*** Opening of Input data ***

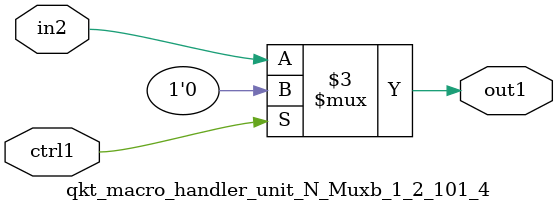
<source format=v>

`timescale 1ps / 1ps


module qkt_macro_handler_unit_N_Muxb_1_2_101_4( in2, ctrl1, out1 );

    input in2;
    input ctrl1;
    output out1;
    reg out1;

    
    // rtl_process:qkt_macro_handler_unit_N_Muxb_1_2_101_4/qkt_macro_handler_unit_N_Muxb_1_2_101_4_thread_1
    always @*
      begin : qkt_macro_handler_unit_N_Muxb_1_2_101_4_thread_1
        case (ctrl1) 
          1'b1: 
            begin
              out1 = 1'b0;
            end
          default: 
            begin
              out1 = in2;
            end
        endcase
      end

endmodule



</source>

*** Close of Input data ***

### Your instructions
Once the pictures are set aside, write out each record exactly.

### Exercise solution
<source format=v>

`timescale 1ps / 1ps


module qkt_macro_handler_unit_N_Muxb_1_2_101_4( in2, ctrl1, out1 );

    input in2;
    input ctrl1;
    output out1;
    reg out1;

    
    // rtl_process:qkt_macro_handler_unit_N_Muxb_1_2_101_4/qkt_macro_handler_unit_N_Muxb_1_2_101_4_thread_1
    always @*
      begin : qkt_macro_handler_unit_N_Muxb_1_2_101_4_thread_1
        case (ctrl1) 
          1'b1: 
            begin
              out1 = 1'b0;
            end
          default: 
            begin
              out1 = in2;
            end
        endcase
      end

endmodule



</source>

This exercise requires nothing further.